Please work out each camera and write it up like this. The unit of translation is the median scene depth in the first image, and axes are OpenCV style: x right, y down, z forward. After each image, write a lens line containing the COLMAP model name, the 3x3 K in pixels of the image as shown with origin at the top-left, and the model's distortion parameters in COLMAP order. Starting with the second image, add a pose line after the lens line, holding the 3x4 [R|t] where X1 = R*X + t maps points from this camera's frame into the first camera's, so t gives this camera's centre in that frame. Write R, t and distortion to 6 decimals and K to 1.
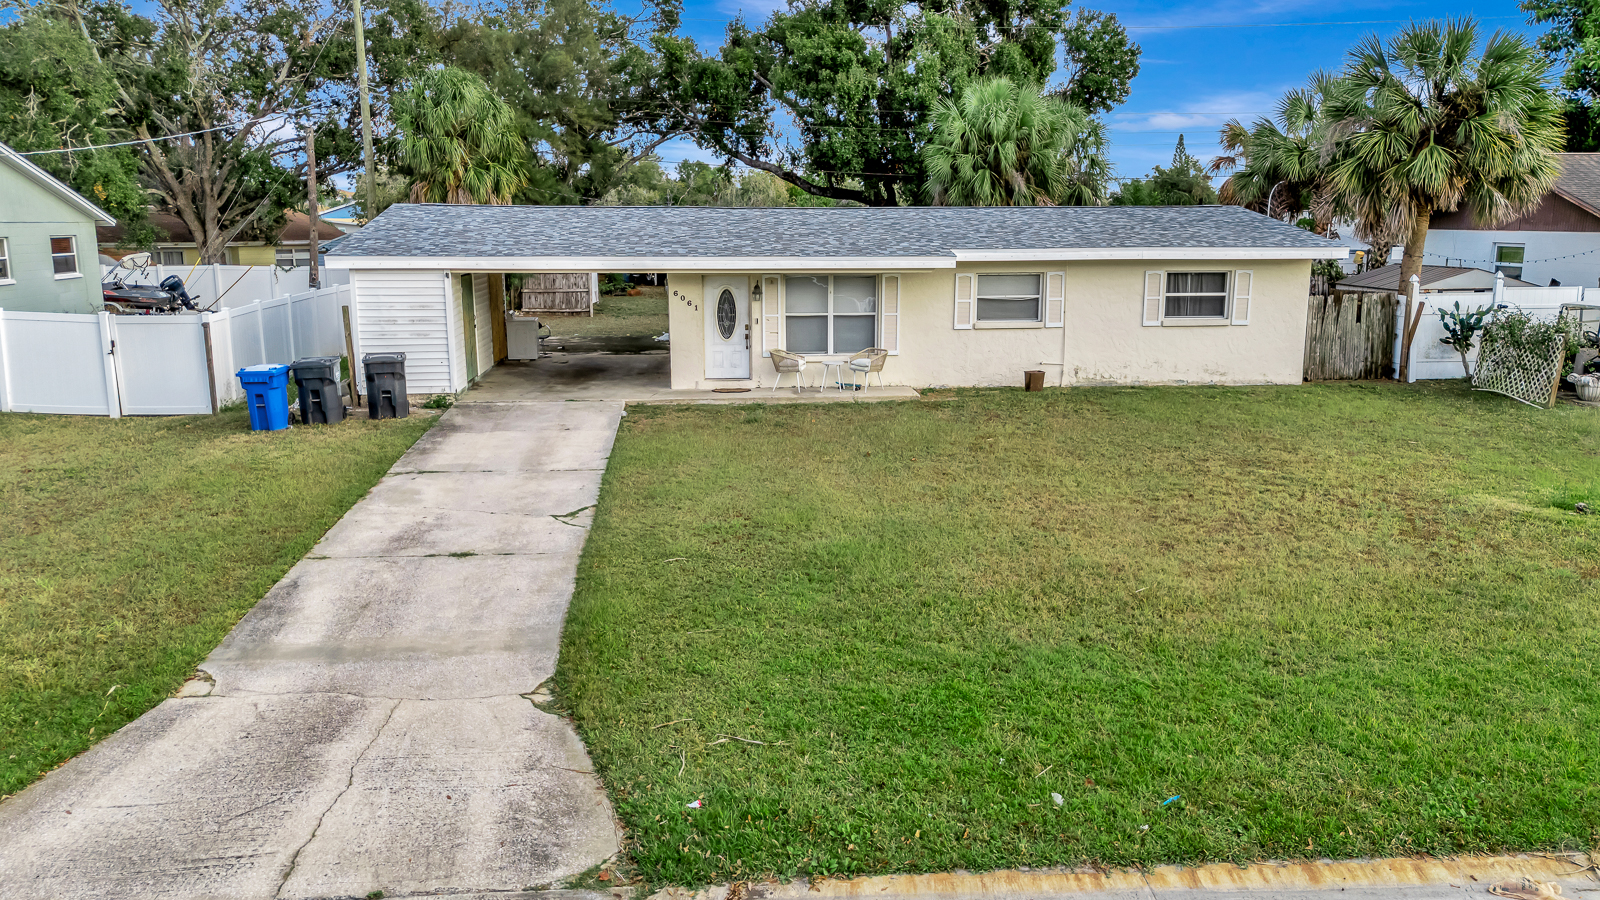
lens RADIAL K [[1198.0, 0, 796.1], [0, 1198.0, 445.5], [0, 0, 1]] dist [0.057428, -0.044129]
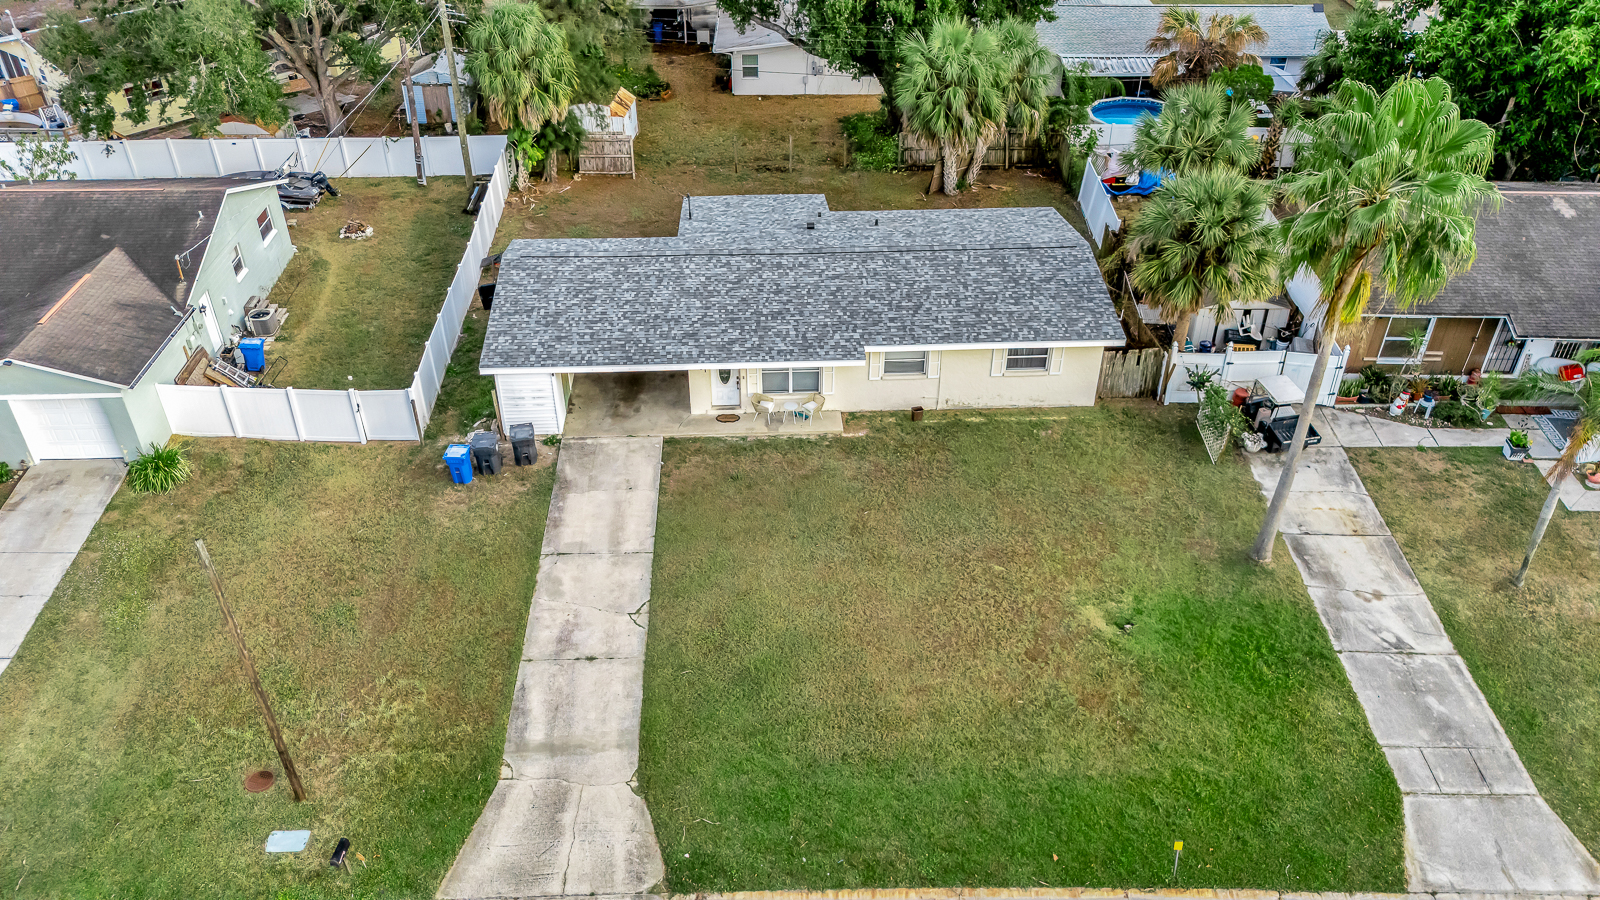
lens RADIAL K [[1198.0, 0, 799.3], [0, 1198.0, 440.7], [0, 0, 1]] dist [0.057428, -0.044129]
pose [[0.999081, 0.028364, -0.032147, 0.192654], [-0.012988, 0.914866, 0.403550, -1.365794], [0.040857, -0.402761, 0.914393, -0.983813]]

§ Exercise brief
The whole listing should be transcribed exactly, though its pictures must be left out.

§ Response for this exercise
Please work out each camera and write it up like this. The unit of translation is the median scene depth in the first image, and axes are OpenCV style: x right, y down, z forward. After each image, write a lens line containing the COLMAP model name, the 3x3 K in pixels of the image as shown with origin at the top-left, and the model's distortion parameters in COLMAP order. Starting with the second image, add a pose line after the lens line, holding the 3x4 [R|t] where X1 = R*X + t maps points from this camera's frame into the first camera's, so t gives this camera's centre in that frame. Write R, t and distortion to 6 decimals and K to 1.
lens RADIAL K [[1198.0, 0, 796.1], [0, 1198.0, 445.5], [0, 0, 1]] dist [0.057428, -0.044129]
lens RADIAL K [[1198.0, 0, 799.3], [0, 1198.0, 440.7], [0, 0, 1]] dist [0.057428, -0.044129]
pose [[0.999081, 0.028364, -0.032147, 0.192654], [-0.012988, 0.914866, 0.403550, -1.365794], [0.040857, -0.402761, 0.914393, -0.983813]]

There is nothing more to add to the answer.